Alors que la République Dominicaine s’apprête à exploiter ses gisements de terres rares avec l’appui des États-Unis, Haïti reste spectateur de son propre potentiel minéral inexploité. Une asymétrie qui illustre un contraste frappant dans la gestion des ressources naturelles entre les deux nations partageant l’île d’Hispaniola.



La récente visite officielle de Marco Rubio, Secrétaire d’État américain, en République Dominicaine a marqué un tournant stratégique dans les relations entre Washington et Saint-Domingue. Parmi les discussions clés figurait l’exploitation des terres rares, ces éléments chimiques indispensables aux technologies modernes et hautement convoités par les grandes puissances industrielles. Avec des réserves estimées à plus de 100 millions de tonnes dans la région frontalière sud du pays, la République Dominicaine se positionne comme un acteur clé dans ce marché stratégique.

Le gouvernement dominicain, en collaboration avec les États-Unis, a déjà entamé des initiatives concrètes pour exploiter ces ressources, notamment par le biais de l’Empresa Minera Dominicaine, S.A. (EMIDOM). Cette société publique vise à structurer et moderniser le secteur minier du pays. Luis Abinader, président dominicain, n’a pas caché son enthousiasme quant à cette alliance avec Washington, déclarant que les États-Unis étaient le partenaire privilégié de son pays pour développer cette industrie d’avenir.
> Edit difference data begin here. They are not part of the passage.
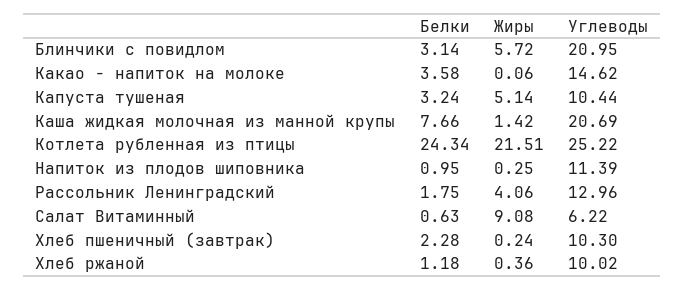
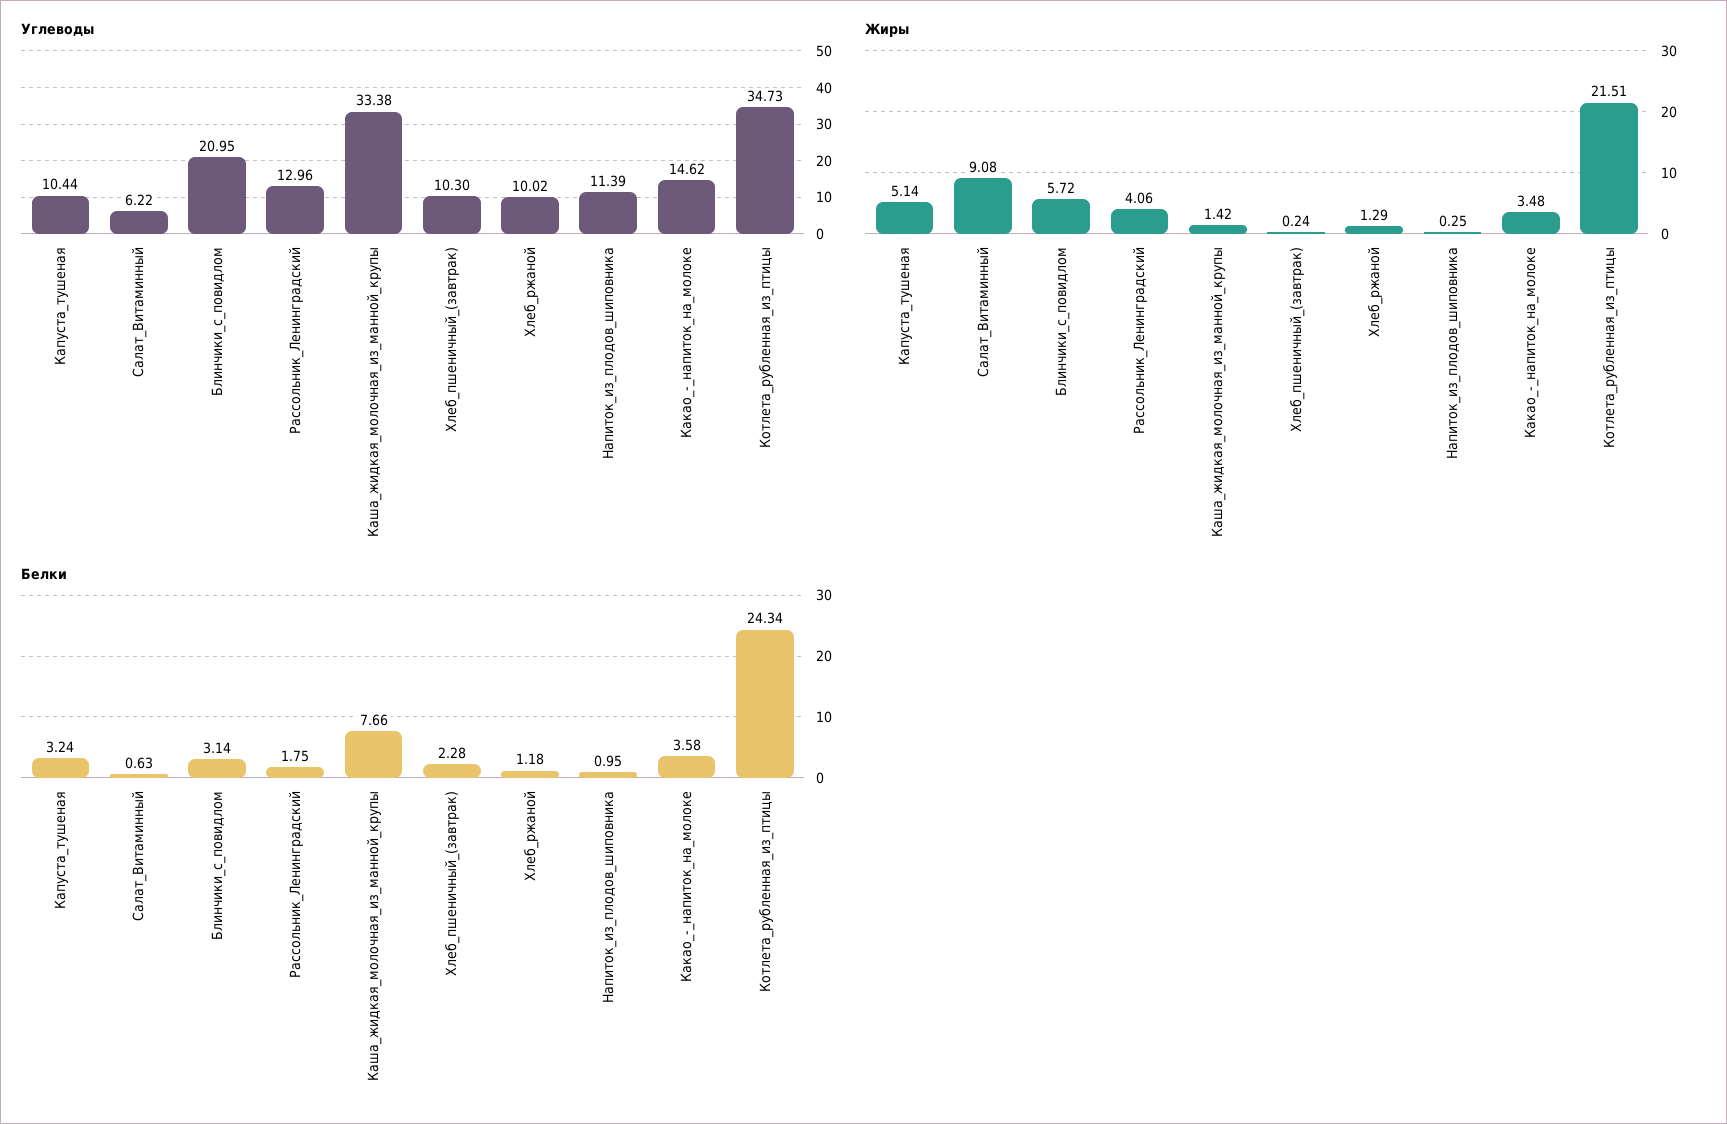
  {
    "Белки": {
      "Блинчики с повидлом": 3.14,
      "Какао - напиток на молоке": 3.58,
      "Капуста тушеная": 3.24,
      "Каша жидкая молочная из манной крупы": 7.66,
      "Котлета рубленная из птицы": 24.34,
      "Напиток из плодов шиповника": 0.95,
      "Рассольник Ленинградский": 1.75,
      "Салат Витаминный": 0.63,
      "Хлеб пшеничный (завтрак)": 2.28,
      "Хлеб ржаной": 1.18
    },
    "Жиры": {
      "Блинчики с повидлом": 5.72,
-     "Какао - напиток на молоке": 0.06,
+     "Какао - напиток на молоке": 3.48,
      "Капуста тушеная": 5.14,
      "Каша жидкая молочная из манной крупы": 1.42,
      "Котлета рубленная из птицы": 21.51,
      "Напиток из плодов шиповника": 0.25,
      "Рассольник Ленинградский": 4.06,
      "Салат Витаминный": 9.08,
      "Хлеб пшеничный (завтрак)": 0.24,
-     "Хлеб ржаной": 0.36
+     "Хлеб ржаной": 1.29
    },
    "Углеводы": {
      "Блинчики с повидлом": 20.95,
      "Какао - напиток на молоке": 14.62,
      "Капуста тушеная": 10.44,
-     "Каша жидкая молочная из манной крупы": 20.69,
+     "Каша жидкая молочная из манной крупы": 33.38,
-     "Котлета рубленная из птицы": 25.22,
+     "Котлета рубленная из птицы": 34.73,
      "Напиток из плодов шиповника": 11.39,
      "Рассольник Ленинградский": 12.96,
      "Салат Витаминный": 6.22,
      "Хлеб пшеничный (завтрак)": 10.3,
      "Хлеб ржаной": 10.02
    }
  }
De l’autre côté de la frontière, Haïti reste figé dans l’immobilisme. Malgré les nombreuses études géologiques et les alertes d’experts comme Claude Prépetit, directeur du Bureau des Mines et de l’Énergie, aucune politique concrète n’a été mise en place pour explorer et exploiter les terres rares potentiellement présentes dans le sous-sol haïtien. Située en face de la province de Pedernales, la région frontalière d’Anse-à-Pîtres pourrait contenir d’importants gisements de cérium, un élément clé pour la fabrication des écrans plats, ampoules basse consommation et autres technologies de pointe.

L’absence de stratégie minière en Haïti illustre une problématique plus large : le manque de vision à long terme et de volonté politique pour transformer les ressources naturelles en levier de développement économique. Pendant que la République Dominicaine trace sa route vers un avenir industriel prometteur, Haïti demeure embourbé dans une crise institutionnelle chronique, incapable de saisir les opportunités qui se trouvent sous ses pieds.

Cette situation pourrait à terme accentuer l’écart économique entre les deux nations. En attirant des investissements étrangers et en développant des infrastructures de pointe, la République Dominicaine pourrait devenir un hub régional pour l’industrie des semi-conducteurs et des nouvelles technologies. Pendant ce temps, Haïti risque de voir ses talents et ses ressources s’éroder sans jamais en tirer de bénéfices.

Le potentiel minier d’Haïti ne se limite pas aux terres rares. Des indices de gisements aurifères ont été identifiés dans les provinces frontalières du nord, partageant des caractéristiques similaires aux riches mines dominicaines. Pourtant, l’absence d’un cadre réglementaire stable et d’une volonté politique ferme empêche toute exploitation efficace.

Face à cette réalité, il est urgent que les autorités haïtiennes prennent conscience du retard accumulé et mettent en place une politique minière ambitieuse. L’exploitation responsable et durable des ressources naturelles pourrait offrir à Haïti un souffle économique bien nécessaire, générant des emplois et des revenus pour un pays qui peine à se relever de crises successives.

L’histoire jugera la manière dont chaque nation aura su tirer parti de ses richesses naturelles. Pour l’instant, la République Dominicaine avance avec pragmatisme et stratégie, tandis qu’Haïti, faute d’action, laisse filer une opportunité précieuse de construire un avenir plus prospère.